Exercise objective: Would you copy each line of the records that includes the word "sparsity"?

Data records:
---

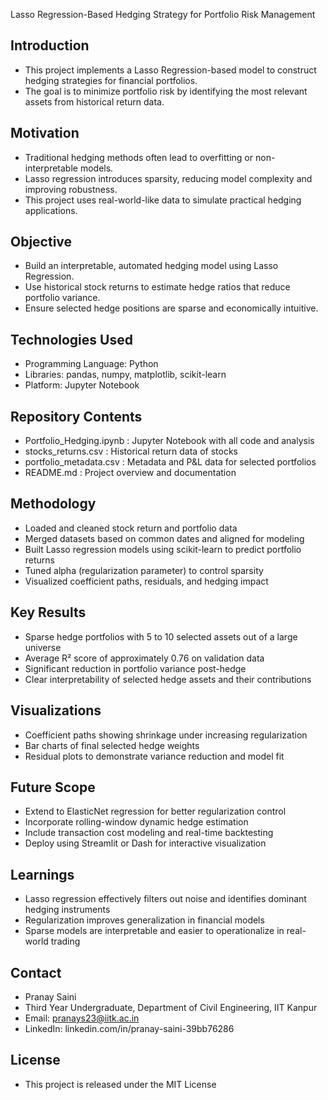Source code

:Lasso Regression-Based Hedging Strategy for Portfolio Risk Management

## Introduction
- This project implements a Lasso Regression-based model to construct hedging strategies for financial portfolios.
- The goal is to minimize portfolio risk by identifying the most relevant assets from historical return data.

## Motivation
- Traditional hedging methods often lead to overfitting or non-interpretable models.
- Lasso regression introduces sparsity, reducing model complexity and improving robustness.
- This project uses real-world-like data to simulate practical hedging applications.

## Objective
- Build an interpretable, automated hedging model using Lasso Regression.
- Use historical stock returns to estimate hedge ratios that reduce portfolio variance.
- Ensure selected hedge positions are sparse and economically intuitive.

## Technologies Used
- Programming Language: Python
- Libraries: pandas, numpy, matplotlib, scikit-learn
- Platform: Jupyter Notebook

## Repository Contents
- Portfolio_Hedging.ipynb : Jupyter Notebook with all code and analysis
- stocks_returns.csv : Historical return data of stocks
- portfolio_metadata.csv : Metadata and P&L data for selected portfolios
- README.md : Project overview and documentation

## Methodology
- Loaded and cleaned stock return and portfolio data
- Merged datasets based on common dates and aligned for modeling
- Built Lasso regression models using scikit-learn to predict portfolio returns
- Tuned alpha (regularization parameter) to control sparsity
- Visualized coefficient paths, residuals, and hedging impact

## Key Results
- Sparse hedge portfolios with 5 to 10 selected assets out of a large universe
- Average R² score of approximately 0.76 on validation data
- Significant reduction in portfolio variance post-hedge
- Clear interpretability of selected hedge assets and their contributions

## Visualizations
- Coefficient paths showing shrinkage under increasing regularization
- Bar charts of final selected hedge weights
- Residual plots to demonstrate variance reduction and model fit

## Future Scope
- Extend to ElasticNet regression for better regularization control
- Incorporate rolling-window dynamic hedge estimation
- Include transaction cost modeling and real-time backtesting
- Deploy using Streamlit or Dash for interactive visualization

## Learnings
- Lasso regression effectively filters out noise and identifies dominant hedging instruments
- Regularization improves generalization in financial models
- Sparse models are interpretable and easier to operationalize in real-world trading

## Contact
- Pranay Saini
- Third Year Undergraduate, Department of Civil Engineering, IIT Kanpur
- Email: pranays23@iitk.ac.in
- LinkedIn: linkedin.com/in/pranay-saini-39bb76286

## License
- This project is released under the MIT License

---

Response to the exercise:
- Lasso regression introduces sparsity, reducing model complexity and improving robustness.
- Tuned alpha (regularization parameter) to control sparsity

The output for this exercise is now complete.